(Electronics source listings)
·····
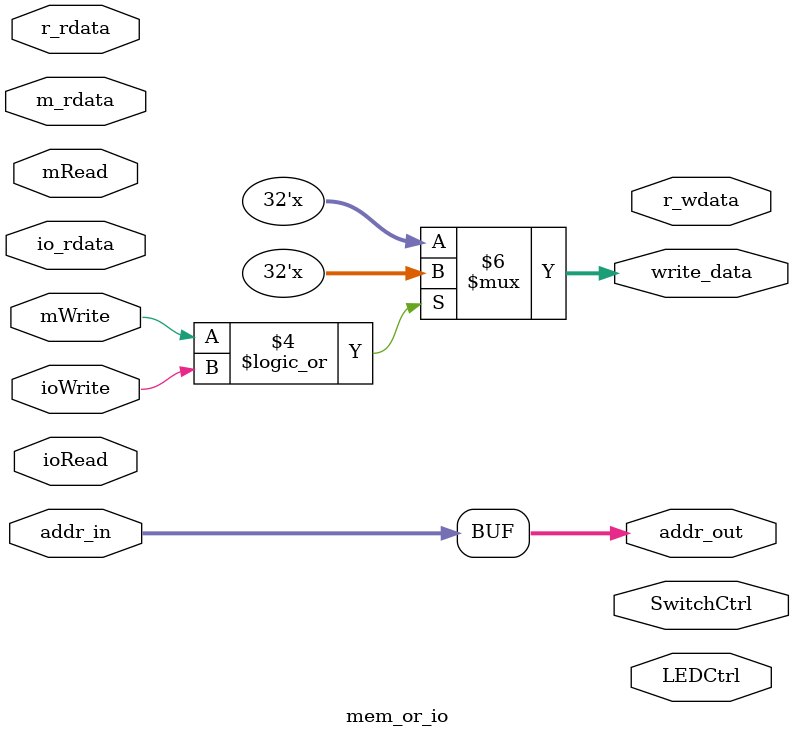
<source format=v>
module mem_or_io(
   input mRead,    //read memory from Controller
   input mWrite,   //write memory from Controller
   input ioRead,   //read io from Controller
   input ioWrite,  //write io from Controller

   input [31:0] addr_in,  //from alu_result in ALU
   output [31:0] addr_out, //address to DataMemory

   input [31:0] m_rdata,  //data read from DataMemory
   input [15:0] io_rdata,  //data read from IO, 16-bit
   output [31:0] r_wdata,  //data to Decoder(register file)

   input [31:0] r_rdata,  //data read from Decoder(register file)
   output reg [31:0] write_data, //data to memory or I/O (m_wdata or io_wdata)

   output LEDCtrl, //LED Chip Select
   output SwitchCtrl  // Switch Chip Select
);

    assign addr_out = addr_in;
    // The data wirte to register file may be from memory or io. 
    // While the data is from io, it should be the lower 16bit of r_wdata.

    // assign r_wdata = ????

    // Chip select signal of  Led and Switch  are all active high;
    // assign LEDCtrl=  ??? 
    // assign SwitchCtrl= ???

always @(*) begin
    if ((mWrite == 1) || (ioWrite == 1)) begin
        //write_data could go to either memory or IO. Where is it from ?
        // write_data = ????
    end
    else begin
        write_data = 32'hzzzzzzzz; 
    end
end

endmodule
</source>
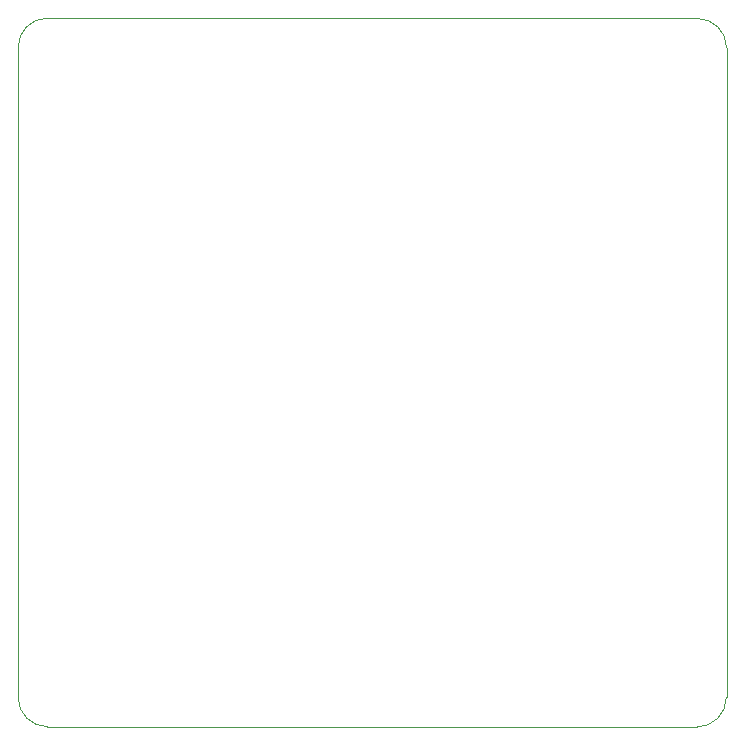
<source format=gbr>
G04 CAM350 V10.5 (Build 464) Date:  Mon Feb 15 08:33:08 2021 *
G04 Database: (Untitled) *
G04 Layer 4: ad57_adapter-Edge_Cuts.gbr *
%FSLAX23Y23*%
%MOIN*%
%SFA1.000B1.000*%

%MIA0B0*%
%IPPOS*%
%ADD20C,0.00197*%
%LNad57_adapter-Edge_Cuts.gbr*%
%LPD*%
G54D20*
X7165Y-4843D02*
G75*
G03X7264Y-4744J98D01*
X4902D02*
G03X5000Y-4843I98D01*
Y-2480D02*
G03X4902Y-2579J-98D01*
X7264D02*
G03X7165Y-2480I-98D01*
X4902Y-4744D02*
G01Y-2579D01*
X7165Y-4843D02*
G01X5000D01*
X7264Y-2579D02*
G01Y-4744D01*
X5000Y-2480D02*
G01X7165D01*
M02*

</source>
·····
(ACTIVITY): Every line above holding the string "mWrite" should be listed.

(SOLUTION TO THE EXERCISE):
   input mWrite,   //write memory from Controller
    if ((mWrite == 1) || (ioWrite == 1)) begin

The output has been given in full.